His comments to the lawmakers come after weeks of cross-border bickering over issues tied to the fentanyl trade, including a Republican proposal to label Mexican cartels as foreign terrorist organizations.
That proposal piqued the famously irascible López Obrador, setting off a back-and-forth with GOP lawmakers such as Sen. Lindsey Graham (S.C.), a key proponent of the terrorist designation.
But beyond the public-facing incendiary rhetoric, López Obrador has been quietly meeting with U.S. lawmakers for policy discussions.
He had last met with a bipartisan delegation on Feb. 20, which he followed up with the larger meeting over the weekend.
The delegation this weekend included Sens. John Cornyn (R-Texas), Chris Coons (D-Del.), Jerry Moran (R-Kan.), Mike Lee (R-Utah), Chris Murphy (D-Conn.), Shelley Moore Capito (R-W.Va.), Kyrsten Sinema (I-Ariz.) and Peter Welch (D-Vt.), as well as Reps.
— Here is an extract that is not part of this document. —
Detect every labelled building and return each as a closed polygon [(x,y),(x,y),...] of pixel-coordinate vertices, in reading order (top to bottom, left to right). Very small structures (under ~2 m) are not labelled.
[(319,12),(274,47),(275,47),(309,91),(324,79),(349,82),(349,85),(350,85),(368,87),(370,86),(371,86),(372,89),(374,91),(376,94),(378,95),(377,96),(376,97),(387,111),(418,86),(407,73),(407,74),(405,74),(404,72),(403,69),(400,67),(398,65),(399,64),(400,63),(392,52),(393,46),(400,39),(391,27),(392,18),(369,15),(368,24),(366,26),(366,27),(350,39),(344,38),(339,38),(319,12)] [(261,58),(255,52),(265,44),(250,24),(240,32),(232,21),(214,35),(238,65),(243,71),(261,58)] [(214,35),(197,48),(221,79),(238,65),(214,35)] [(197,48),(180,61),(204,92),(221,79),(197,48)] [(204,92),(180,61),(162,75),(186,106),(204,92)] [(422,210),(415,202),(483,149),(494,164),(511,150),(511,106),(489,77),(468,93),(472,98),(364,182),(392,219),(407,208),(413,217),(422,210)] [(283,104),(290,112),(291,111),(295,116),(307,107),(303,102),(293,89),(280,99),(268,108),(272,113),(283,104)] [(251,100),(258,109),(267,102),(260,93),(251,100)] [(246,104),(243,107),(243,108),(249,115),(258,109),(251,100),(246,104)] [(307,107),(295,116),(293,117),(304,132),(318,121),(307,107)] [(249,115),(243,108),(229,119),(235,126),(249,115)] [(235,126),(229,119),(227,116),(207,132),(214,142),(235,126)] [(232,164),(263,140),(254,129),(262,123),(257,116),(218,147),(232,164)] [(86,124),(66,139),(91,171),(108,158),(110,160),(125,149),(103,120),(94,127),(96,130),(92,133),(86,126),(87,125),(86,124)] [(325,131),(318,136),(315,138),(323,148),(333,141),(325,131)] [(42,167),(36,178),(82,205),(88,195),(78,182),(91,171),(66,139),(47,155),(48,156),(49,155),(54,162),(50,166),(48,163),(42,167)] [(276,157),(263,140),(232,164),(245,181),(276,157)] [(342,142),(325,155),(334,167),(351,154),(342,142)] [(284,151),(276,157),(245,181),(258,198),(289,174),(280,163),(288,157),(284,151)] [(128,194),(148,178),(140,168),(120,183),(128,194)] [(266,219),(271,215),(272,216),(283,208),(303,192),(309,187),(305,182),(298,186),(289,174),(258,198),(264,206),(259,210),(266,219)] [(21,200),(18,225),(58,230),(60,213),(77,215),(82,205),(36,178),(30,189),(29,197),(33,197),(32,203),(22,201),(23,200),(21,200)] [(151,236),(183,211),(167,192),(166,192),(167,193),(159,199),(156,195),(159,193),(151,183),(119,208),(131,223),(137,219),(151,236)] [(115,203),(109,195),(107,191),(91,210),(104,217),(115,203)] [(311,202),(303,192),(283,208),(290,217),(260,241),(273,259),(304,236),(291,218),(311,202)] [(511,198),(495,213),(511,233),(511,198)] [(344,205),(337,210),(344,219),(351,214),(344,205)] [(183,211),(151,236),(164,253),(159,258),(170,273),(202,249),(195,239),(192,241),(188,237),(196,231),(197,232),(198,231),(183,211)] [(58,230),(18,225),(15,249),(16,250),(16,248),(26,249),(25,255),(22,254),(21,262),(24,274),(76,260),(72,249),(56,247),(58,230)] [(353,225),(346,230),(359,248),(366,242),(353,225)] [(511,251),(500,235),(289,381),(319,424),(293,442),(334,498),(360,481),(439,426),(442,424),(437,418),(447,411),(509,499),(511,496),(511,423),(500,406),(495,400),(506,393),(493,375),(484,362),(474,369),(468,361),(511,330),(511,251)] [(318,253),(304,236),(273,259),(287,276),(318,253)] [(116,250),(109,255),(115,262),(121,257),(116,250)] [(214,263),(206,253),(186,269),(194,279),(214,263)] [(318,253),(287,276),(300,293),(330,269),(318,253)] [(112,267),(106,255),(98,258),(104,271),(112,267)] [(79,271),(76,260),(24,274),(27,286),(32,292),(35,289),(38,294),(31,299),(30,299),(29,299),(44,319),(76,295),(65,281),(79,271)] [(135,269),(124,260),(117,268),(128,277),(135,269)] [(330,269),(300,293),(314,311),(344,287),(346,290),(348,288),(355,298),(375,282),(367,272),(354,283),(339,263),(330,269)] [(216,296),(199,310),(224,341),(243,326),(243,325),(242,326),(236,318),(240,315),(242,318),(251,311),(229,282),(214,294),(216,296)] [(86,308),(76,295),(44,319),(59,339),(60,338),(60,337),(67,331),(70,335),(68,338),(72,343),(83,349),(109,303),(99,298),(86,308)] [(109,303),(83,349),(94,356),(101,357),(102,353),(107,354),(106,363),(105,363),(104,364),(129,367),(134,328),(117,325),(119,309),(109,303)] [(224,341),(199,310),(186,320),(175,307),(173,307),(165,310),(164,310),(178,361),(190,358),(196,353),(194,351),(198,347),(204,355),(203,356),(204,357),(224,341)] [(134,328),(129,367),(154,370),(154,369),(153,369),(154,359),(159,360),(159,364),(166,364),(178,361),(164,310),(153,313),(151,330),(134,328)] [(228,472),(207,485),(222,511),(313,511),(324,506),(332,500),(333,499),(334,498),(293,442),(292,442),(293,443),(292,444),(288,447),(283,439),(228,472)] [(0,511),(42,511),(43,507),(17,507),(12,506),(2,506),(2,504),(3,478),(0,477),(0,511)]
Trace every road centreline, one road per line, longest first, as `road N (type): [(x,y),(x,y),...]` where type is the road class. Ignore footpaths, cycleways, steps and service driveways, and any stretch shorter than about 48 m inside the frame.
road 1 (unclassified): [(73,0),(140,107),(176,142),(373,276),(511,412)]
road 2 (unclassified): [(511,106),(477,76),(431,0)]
Henry Cuellar (D-Texas), Gonzales, Veronica Escobar (D-Texas), and Maria Elvira Salazar (R-Fla.).
Though an array of topics from energy policy to cross-border trade and agricultural policy were discussed, two lawmakers who spoke to The Hill were particularly struck by the Mexican president’s quick pledge to engage with China on fentanyl.
“For him to say, ‘I will formally ask China, request China to stop sending fentanyl’ — because we’re talking about precursors, and he said for sending fentanyl to Mexico — all of us just kind of looked at each other and the ambassador,” Cuellar said.
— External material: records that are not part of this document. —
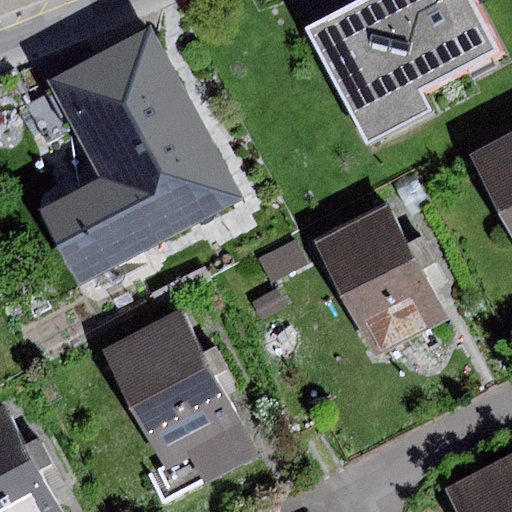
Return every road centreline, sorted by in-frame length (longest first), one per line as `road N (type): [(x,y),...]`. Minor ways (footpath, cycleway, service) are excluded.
road 1 (residential): [(511,406),(400,462),(380,486),(374,511)]
road 2 (residential): [(126,0),(0,51)]
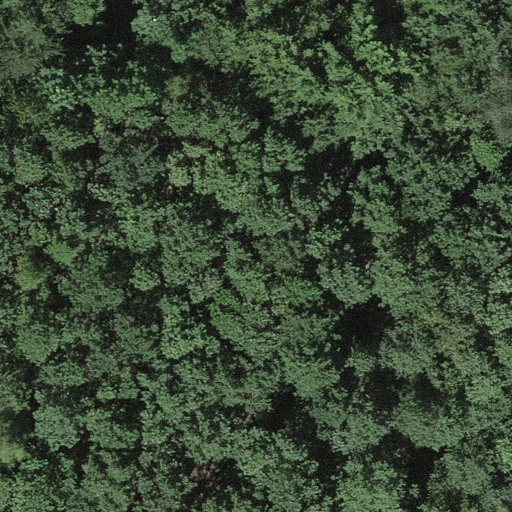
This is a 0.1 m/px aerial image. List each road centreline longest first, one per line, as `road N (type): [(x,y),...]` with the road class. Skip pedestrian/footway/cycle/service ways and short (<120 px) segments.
road 1 (track): [(391,511),(387,418),(351,161),(286,94),(220,50),(123,40),(0,93)]
road 2 (track): [(351,161),(450,0)]
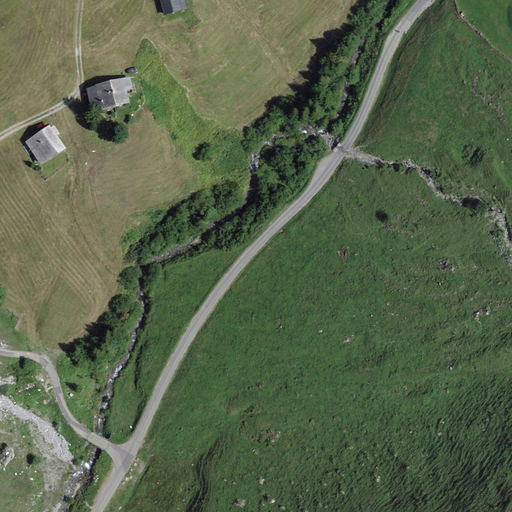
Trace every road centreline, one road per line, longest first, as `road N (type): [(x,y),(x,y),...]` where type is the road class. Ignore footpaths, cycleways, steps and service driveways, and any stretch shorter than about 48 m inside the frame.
road 1 (unclassified): [(424,0),(397,33),(354,132),(212,299),(99,511)]
road 2 (track): [(131,457),(74,424),(44,362),(0,351)]
road 3 (track): [(0,138),(72,99),(82,85),(80,24)]
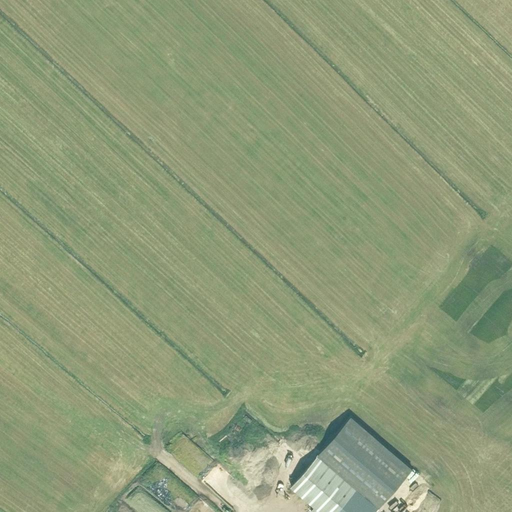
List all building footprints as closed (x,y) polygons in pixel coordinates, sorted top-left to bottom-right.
[(336,416),(333,420),(343,427),(346,422),(336,416)] [(352,418),(292,484),(315,504),(311,508),(314,511),(335,511),(358,487),(379,506),(411,471),(352,418)] [(264,469),(259,480),(268,484),(274,473),(264,469)] [(374,511),(379,506),(358,487),(335,511),(374,511)] [(260,496),(263,501),(270,496),(267,491),(260,496)]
“Afterwards we spoke and we said, ‘Hey, that’s very significant.'”
López Obrador’s pledge to stop precursors was seen as an implicit recognition that clandestine labs run by drug cartels play a key role in producing the fentanyl that is feeding the opioid crisis in U.S. communities.
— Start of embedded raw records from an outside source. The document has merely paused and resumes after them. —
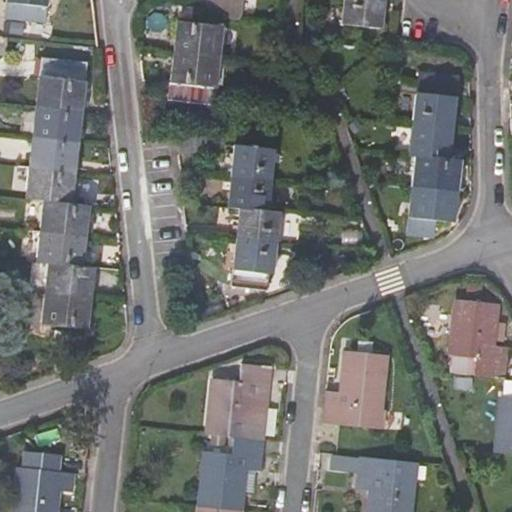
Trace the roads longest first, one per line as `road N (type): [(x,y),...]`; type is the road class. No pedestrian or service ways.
road 1 (residential): [(156,360),(122,0)]
road 2 (residential): [(506,243),(498,31)]
road 3 (residential): [(293,511),(313,307)]
road 4 (residential): [(313,307),(506,243)]
road 5 (residential): [(156,360),(313,307)]
road 6 (residential): [(118,373),(103,511)]
road 7 (residential): [(0,413),(118,373)]
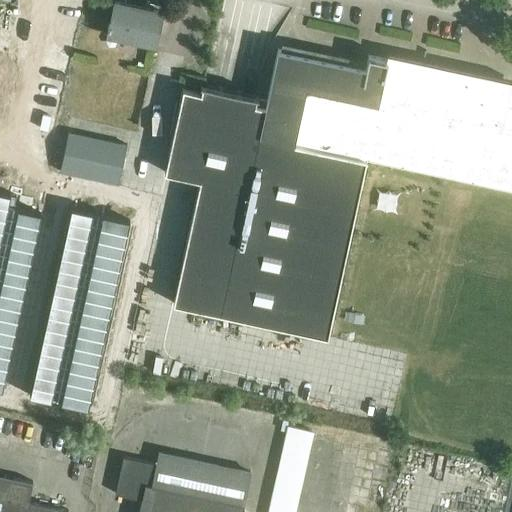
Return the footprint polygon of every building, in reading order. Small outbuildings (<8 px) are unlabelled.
[(108,35),(155,45),(162,13),(114,3),(110,25),(108,24),(107,29),(109,29),(108,35)] [(277,49),(267,99),(201,84),(199,92),(183,89),(164,173),(200,181),(173,304),(328,337),(366,158),(511,189),(511,88),(510,88),(511,81),(387,54),(386,59),(368,56),(365,68),(277,49)] [(60,173),(118,186),(127,145),(69,132),(60,173)] [(0,192),(0,205),(14,209),(14,208),(16,196),(0,192)] [(0,205),(0,217),(39,226),(41,214),(14,208),(14,209),(0,205)] [(71,208),(69,221),(127,234),(130,221),(103,215),(71,208)] [(0,217),(0,230),(36,238),(39,226),(0,217)] [(69,221),(66,232),(125,245),(127,234),(69,221)] [(0,230),(0,242),(33,250),(36,238),(0,230)] [(66,232),(63,244),(122,257),(125,245),(66,232)] [(0,242),(0,254),(31,261),(33,250),(0,242)] [(63,244),(61,256),(120,269),(122,257),(63,244)] [(0,254),(0,266),(28,273),(31,261),(0,254)] [(61,256),(58,268),(117,281),(120,269),(61,256)] [(0,266),(0,279),(26,285),(28,273),(0,266)] [(58,268),(56,279),(114,292),(117,281),(58,268)] [(0,279),(0,291),(23,297),(26,285),(0,279)] [(56,279),(53,291),(112,304),(114,292),(56,279)] [(0,291),(0,303),(20,308),(23,297),(0,291)] [(53,291),(50,303),(109,316),(112,304),(53,291)] [(0,303),(0,316),(18,320),(20,308),(0,303)] [(50,303),(48,314),(107,327),(109,316),(50,303)] [(48,314),(45,326),(104,339),(107,327),(48,314)] [(0,316),(0,328),(15,332),(18,320),(0,316)] [(45,326),(43,338),(101,351),(104,339),(45,326)] [(0,328),(0,340),(13,344),(15,332),(0,328)] [(43,338),(40,350),(99,363),(101,351),(43,338)] [(0,340),(0,352),(10,355),(13,344),(0,340)] [(40,350),(37,361),(96,374),(99,363),(40,350)] [(0,352),(0,365),(8,367),(10,355),(0,352)] [(37,361),(35,373),(94,386),(96,374),(37,361)] [(35,373),(32,385),(91,398),(94,386),(35,373)] [(32,385),(30,396),(88,409),(91,398),(32,385)] [(242,511),(244,505),(152,485),(156,464),(124,457),(115,494),(142,500),(139,511),(242,511)] [(502,495),(508,470),(484,465),(479,490),(502,495)] [(29,502),(33,482),(0,474),(0,511),(68,511),(69,511),(29,502)]
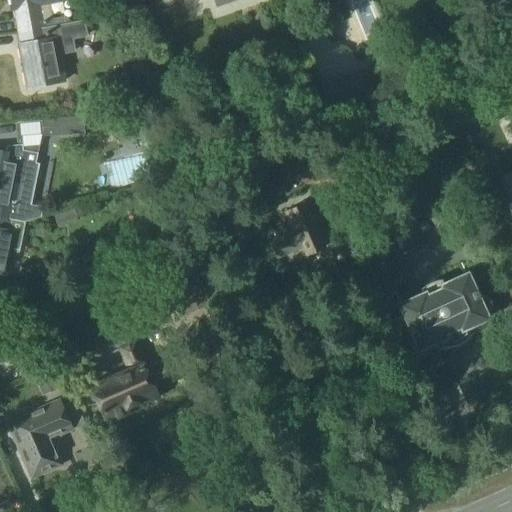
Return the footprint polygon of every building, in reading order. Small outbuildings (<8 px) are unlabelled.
[(10,0),(13,10),(15,9),(18,27),(19,29),(19,33),(65,24),(65,22),(64,18),(53,20),(50,3),(62,0),(10,0)] [(65,24),(19,33),(22,45),(21,45),(20,45),(28,89),(63,82),(61,70),(58,56),(76,52),(73,40),(88,37),(85,20),(65,24)] [(357,104),(370,98),(362,71),(325,83),(334,110),(357,104)] [(120,116),(126,138),(150,132),(144,110),(120,116)] [(372,134),(363,112),(346,119),(355,141),(372,134)] [(44,137),(83,134),(81,117),(43,120),(44,137)] [(465,146),(449,139),(445,149),(461,155),(465,146)] [(19,156),(9,155),(9,154),(0,152),(0,275),(5,277),(11,250),(19,252),(26,220),(41,218),(43,208),(42,208),(28,206),(32,188),(31,188),(36,164),(38,154),(20,151),(19,156)] [(276,164),(286,167),(290,154),(280,152),(276,164)] [(327,188),(348,186),(346,170),(325,173),(327,188)] [(324,246),(316,229),(321,227),(309,200),(282,212),(291,231),(270,241),(277,257),(302,246),(306,254),(324,246)] [(480,295),(469,272),(440,285),(441,288),(428,294),(427,291),(402,303),(415,332),(411,334),(410,335),(408,337),(407,339),(407,342),(408,345),(412,355),(414,356),(415,358),(418,359),(420,359),(423,359),(426,358),(428,357),(430,355),(431,352),(432,350),(431,347),(430,342),(445,336),(448,343),(450,343),(453,344),(460,341),(461,337),(463,337),(459,329),(462,327),(473,322),(474,324),(489,316),(490,315),(491,313),(492,311),(493,308),(492,305),(490,302),(488,299),(486,297),(483,296),(480,295)] [(183,314),(200,306),(190,285),(173,293),(183,314)] [(144,368),(134,343),(121,349),(130,371),(92,388),(93,390),(84,396),(88,405),(98,402),(103,414),(106,413),(109,419),(128,411),(126,407),(155,394),(152,386),(178,375),(177,373),(179,372),(182,369),(180,365),(176,364),(174,365),(170,356),(144,368)] [(35,377),(43,396),(59,389),(51,371),(35,377)] [(77,429),(86,425),(73,397),(64,401),(77,429)] [(429,420),(441,414),(433,398),(421,404),(429,420)] [(31,476),(59,464),(53,448),(55,447),(59,436),(58,434),(70,428),(58,401),(8,423),(31,476)]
“He had the military there and other folks and [talked about] how they’ve gone after those labs. So we did talk about fentanyl a lot. But one of the things that we pushed them on was that those precursors were coming in from China,” said Cuellar.
“And then he turned around and he said very specifically said, ‘I will talk to China about the precursors coming into the United States.'”
That recognition is significant because López Obrador’s official stance has been that no such labs exist in Mexican territory.
“National security authorities have no record of fentanyl production in Mexico, but they place our country as a traffic zone for that opioid and its precursors, which come mostly from Asia,” read a press release by the country’s foreign ministry last week.
The refusal to publicly recognize the existence of drug labs — even as they’ve been independently documented and as Mexican security services expend significant resources to combat them — could be part of an internal political environment that rewards López Obrador for confrontational bursts against the United States.
Those flourishes and López Obrador’s tendency to filibuster potentially confrontational events were at the center of members’ concerns ahead of the meeting.
“I was a little, I wouldn’t say skeptical but unsure of how valuable the meeting was going to be,” Gonzales said.
“And it turned out to be, we had a four-hour discussion and then we had an hour and a half lunch afterwards. And it was candid. I mean, I didn’t always get the answers that I wanted and sometimes you had to press, ask questions several different ways. But they didn’t shy away from anything, and it was a dialogue,” he added.